File sharing…theft…free music…illegal…whatever you call it, programs that allow the transfer of MP3’s over the Internet are quite popular these days. They are also the cause of quite a bit of controversy as well. Should it be illegal? Who should be held responsible for the transfer of copyrighted media? The program designers or the program users? I got the idea to write about this when I read an article about how the record industry filed a $98 Billion lawsuit against 4 college kids. That’s a hell of a lot of cheddar people! What you will read here is mostly of my own opinions rather than actual facts. Enjoy.
We’re all very aware of the first program to come under fire for the sharing of copyrighted material. Napster. A federal judge ruled in 2001 that the program aided in copyright infringement, and order it to close. It’s been down ever since. However, there are still many other similar programs up and running as I type, that allow millions of people every day to download millions of MP3’s. Should this be illegal? In my opinion, yes and no. Before I explain my answer, let me state that I am one of those people who download MP3’s from file sharing programs. However, I’m also a person who owns nearly 600 CD’s and 9 times out of 10, I purchase the album after downloading material from it. I use it mainly to check out new bands or a new album. With CD’s ranging in prices from $14-17, who wants to waste that much money on a CD they won’t like? Not me. Now, the reason I say it should be illegal to transfer copyrighted material is because of this reason. If you download a complete album and burn it to a disk, with no intention of ever purchasing the artists album, you are taking money out of the artists pocket. Think about it, if a CD costs 14.99 and 1000 people download it, how much money is that taking away from the artists? $14,990, which is a lot of money considering most artists don’t even get half of the cost of each CD. That’s $14,990 more that the artist could have possibly gained had those 1000 people actually purchased the album. The reason I say no, it should not be illegal, is that I feel it’s more of a morals issue as opposed to a law issue. If someone really enjoys an artist, they should support them and help them out by paying for the album and rewarding the artist for their hard work and creativity.
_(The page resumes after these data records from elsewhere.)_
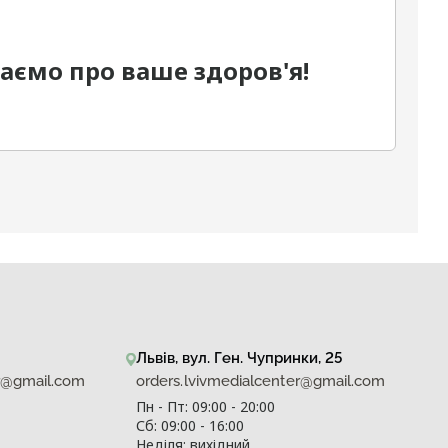
дбаємо про ваше здоров'я!
Львів, вул. Ген. Чупринки, 25
er@gmail.com
orders.lvivmedialcenter@gmail.com
Пн - Пт: 09:00 - 20:00
Сб: 09:00 - 16:00
Неділя: вихідний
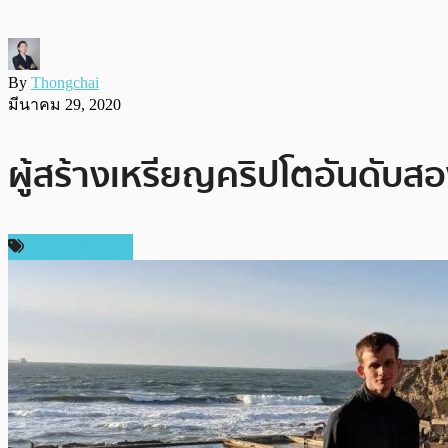
By
Thongchai
มีนาคม 29, 2020
ผู้สร้างเหรียญคริปโตอันดับ
ข่าว Ethereum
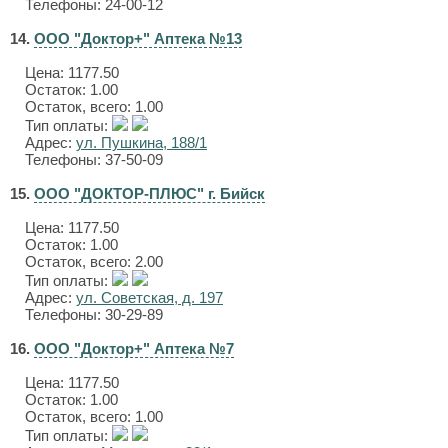
Телефоны: 24-00-12
14.
ООО "Доктор+" Аптека №13
Цена:
1177.50
Остаток: 1.00
Остаток, всего: 1.00
Тип оплаты:
Адрес:
ул. Пушкина, 188/1
Телефоны: 37-50-09
15.
ООО "ДОКТОР-ПЛЮС" г. Бийск
Цена:
1177.50
Остаток: 1.00
Остаток, всего: 2.00
Тип оплаты:
Адрес:
ул. Советская, д. 197
Телефоны: 30-29-89
16.
ООО "Доктор+" Аптека №7
Цена:
1177.50
Остаток: 1.00
Остаток, всего: 1.00
Тип оплаты:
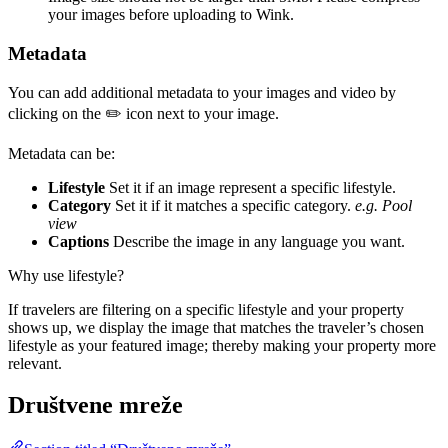
your images before uploading to Wink.
Metadata
You can add additional metadata to your images and video by
clicking on the ✏️ icon next to your image.
Metadata can be:
Lifestyle
Set it if an image represent a specific lifestyle.
Category
Set it if it matches a specific category.
e.g. Pool
view
Captions
Describe the image in any language you want.
Why use lifestyle?
If travelers are filtering on a specific lifestyle and your property
shows up, we display the image that matches the traveler’s chosen
lifestyle as your featured image; thereby making your property more
relevant.
Društvene mreže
Who should be held responsible for the transfer of these copyrighted songs? Should it be the program designers, or the people who use the programs? Here’s is an example…if you buy drugs and a police officer catches you, is he just gonna take you in for buying them, or is he gonna bust the dealer as well? He’s gonna take you both in, right? Same thing here. The people who design the programs are providing the service. They are, in a sense, the dealer. But if you take part, fully knowing that it could be illegal, then you’re just as guilty. Now I know some of you are saying, “but you said you download music from Internet file sharing programs.” You’re exactly right, I illegally download copyrighted music from the Internet. I fully know what I’m doing could be illegal. However, it’s not likely that they’re gonna come and rip every single person who downloads MP3’s from their home and take them off to jail.
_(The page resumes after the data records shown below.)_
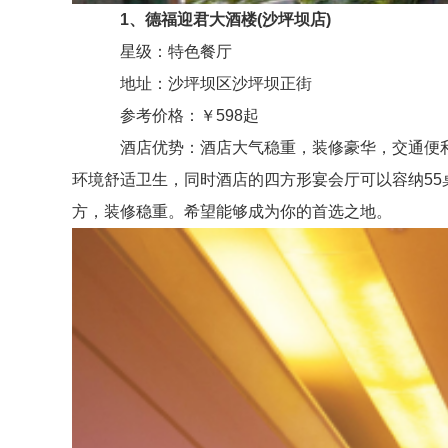
1、德福迎君大酒楼(沙坪坝店)
星级：特色餐厅
地址：沙坪坝区沙坪坝正街
参考价格：￥598起
酒店优势：酒店大气稳重，装修豪华，交通便利
环境舒适卫生，同时酒店的四方形宴会厅可以容纳5
方，装修稳重。希望能够成为你的首选之地。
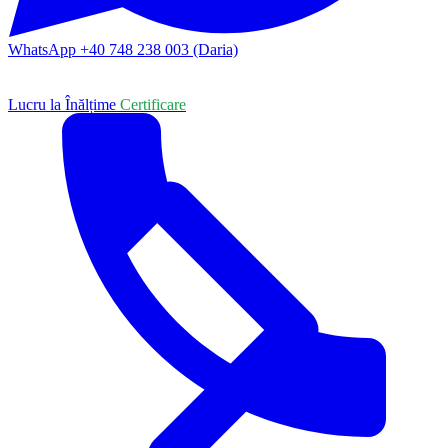
WhatsApp +40 748 238 003 (Daria)
Lucru la Înălțime
Certificare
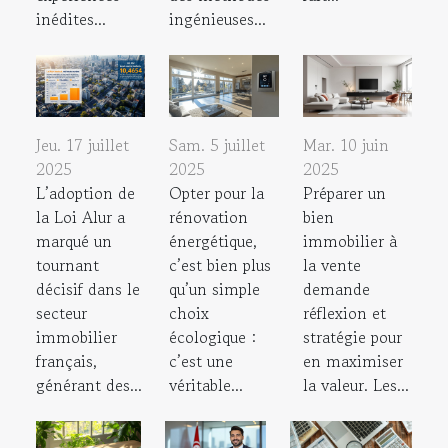
inédites...
ingénieuses...
Jeu. 17 juillet
Sam. 5 juillet
Mar. 10 juin
2025
2025
2025
L’adoption de
Opter pour la
Préparer un
la Loi Alur a
rénovation
bien
marqué un
énergétique,
immobilier à
tournant
c’est bien plus
la vente
décisif dans le
qu’un simple
demande
secteur
choix
réflexion et
immobilier
écologique :
stratégie pour
français,
c’est une
en maximiser
générant des...
véritable...
la valeur. Les...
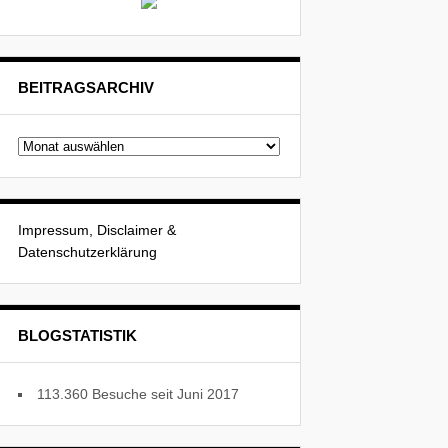
BEITRAGSARCHIV
Beitragsarchiv
Impressum, Disclaimer &
Datenschutzerklärung
BLOGSTATISTIK
113.360 Besuche seit Juni 2017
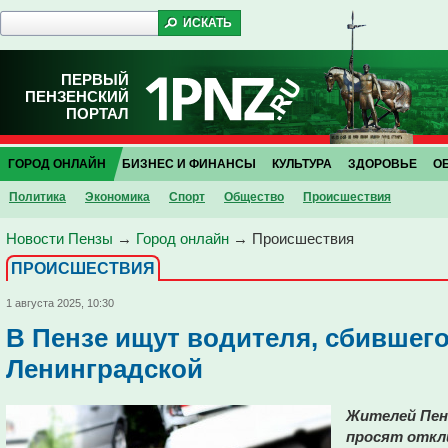
ПЕРВЫЙ
ПЕНЗЕНСКИЙ
ПОРТАЛ
ГОРОД ОНЛАЙН
БИЗНЕС И ФИНАНСЫ
КУЛЬТУРА
ЗДОРОВЬЕ
О
Политика
Экономика
Спорт
Общество
Проиcшествия
Новости Пензы
→
Город онлайн
→
Проиcшествия
ПРОИCШЕСТВИЯ
1 августа 2025, 10:30
В Пензе ищут водителя, сбившего
Ленинградской
Жителей Пен
просят откл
The artists appear to be taking a stand against the issue as well. In 2001, the main reason for Napster coming under fire was Metallica drummer, Lars Ulrich. Other artists, such as Eminem and Dr. Dre, also spoke out against the program as well as file sharing in general. Now the artists are taking a slightly different approach, such as phony MP3 files uploaded to file sharing programs. One most notable would be Madonna. A user downloads a file, thinking it’s the latest hit song from Madonna. Once downloaded and played, the user finds not the song, but rather Madonna herself asking “What the fuck do you think you’re doing.” It seems as though the users are fighting back as well, as Madonna’s web site was the target of a hacker last week. The person hacked into Madonna’s web site and made her entire new album available for download to site visitors, as well as including their own message. “This is what the fuck I think I’m doing,” the message read. Well put.
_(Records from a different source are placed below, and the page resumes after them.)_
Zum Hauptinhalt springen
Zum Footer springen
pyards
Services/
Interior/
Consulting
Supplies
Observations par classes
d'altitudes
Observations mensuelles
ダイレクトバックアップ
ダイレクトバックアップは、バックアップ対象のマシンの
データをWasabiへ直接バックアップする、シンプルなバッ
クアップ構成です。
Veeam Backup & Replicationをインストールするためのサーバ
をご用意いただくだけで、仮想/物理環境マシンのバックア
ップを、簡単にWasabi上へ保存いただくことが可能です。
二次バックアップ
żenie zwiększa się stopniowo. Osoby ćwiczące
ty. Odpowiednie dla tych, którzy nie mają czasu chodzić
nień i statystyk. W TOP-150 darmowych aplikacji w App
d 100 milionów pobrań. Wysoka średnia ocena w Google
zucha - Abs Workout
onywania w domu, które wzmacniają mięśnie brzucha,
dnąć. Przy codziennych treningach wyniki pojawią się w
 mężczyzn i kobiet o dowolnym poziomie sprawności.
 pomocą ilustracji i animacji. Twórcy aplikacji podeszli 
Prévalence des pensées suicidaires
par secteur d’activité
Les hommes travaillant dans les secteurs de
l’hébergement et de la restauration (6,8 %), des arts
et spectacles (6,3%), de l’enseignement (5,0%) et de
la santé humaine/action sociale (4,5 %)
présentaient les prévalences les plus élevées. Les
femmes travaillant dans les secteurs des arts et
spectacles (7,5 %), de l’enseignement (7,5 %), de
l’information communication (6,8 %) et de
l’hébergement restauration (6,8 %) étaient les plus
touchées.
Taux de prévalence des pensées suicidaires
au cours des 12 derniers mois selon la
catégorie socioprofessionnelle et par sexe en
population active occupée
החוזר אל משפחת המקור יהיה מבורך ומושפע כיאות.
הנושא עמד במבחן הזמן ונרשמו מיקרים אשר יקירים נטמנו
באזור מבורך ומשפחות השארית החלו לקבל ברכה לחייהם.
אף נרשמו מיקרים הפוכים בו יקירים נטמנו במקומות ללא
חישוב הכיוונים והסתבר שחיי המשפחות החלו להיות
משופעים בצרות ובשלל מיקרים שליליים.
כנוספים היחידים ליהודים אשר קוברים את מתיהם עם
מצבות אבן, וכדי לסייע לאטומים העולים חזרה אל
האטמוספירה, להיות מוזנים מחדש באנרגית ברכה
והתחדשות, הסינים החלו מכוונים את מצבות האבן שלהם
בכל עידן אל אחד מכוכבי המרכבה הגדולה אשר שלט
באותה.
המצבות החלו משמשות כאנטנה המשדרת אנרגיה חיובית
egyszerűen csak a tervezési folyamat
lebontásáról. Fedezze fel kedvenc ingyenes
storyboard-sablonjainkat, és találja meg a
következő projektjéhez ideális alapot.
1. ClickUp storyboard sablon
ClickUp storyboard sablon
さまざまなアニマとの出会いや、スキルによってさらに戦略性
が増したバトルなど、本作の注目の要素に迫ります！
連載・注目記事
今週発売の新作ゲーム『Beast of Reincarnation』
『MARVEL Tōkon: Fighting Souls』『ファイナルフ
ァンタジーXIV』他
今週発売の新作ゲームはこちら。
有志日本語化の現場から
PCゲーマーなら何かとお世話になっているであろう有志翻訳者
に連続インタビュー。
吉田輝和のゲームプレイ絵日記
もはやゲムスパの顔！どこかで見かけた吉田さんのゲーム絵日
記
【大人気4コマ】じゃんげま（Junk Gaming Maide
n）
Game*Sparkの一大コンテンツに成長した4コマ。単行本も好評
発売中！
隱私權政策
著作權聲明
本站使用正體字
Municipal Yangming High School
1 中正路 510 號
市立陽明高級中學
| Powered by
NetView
In conclusion, I do believe that file sharing costs recording artists and labels money. $98 Billion? Hardly. There’s no possible way anybody could ever pay off a debt that large. I find the thought of them being sued for that amount of money completely ridiculous. They did, however, say that they would settle out of court and that the initial $98 Billion was just to make their point. Point made and point taken. What can record labels do to slow down file sharing? Probably nothing. A lot of record labels are offering free MP3s through their web sites to promote new albums, and allow the buyer to sample the music before purchasing the album. On Amazon.com, you can preview 30 seconds of some tracks on most albums before purchasing them. But is there a way to stop file transferring altogether? I don’t believe so. Threats of huge lawsuits might slow it down a bit, as was proved when several smaller file sharing programs shut down in the midst of the $98 Billion lawsuit. It seems the record industries scare tactics worked, if only for a short amount of time. However, I find it hard to believe they’ll ever put a stop to it. It’s kind of like the war on drugs, pretty pointless if you ask me. They’re fighting an uphill battle, one that I feel they just won’t win.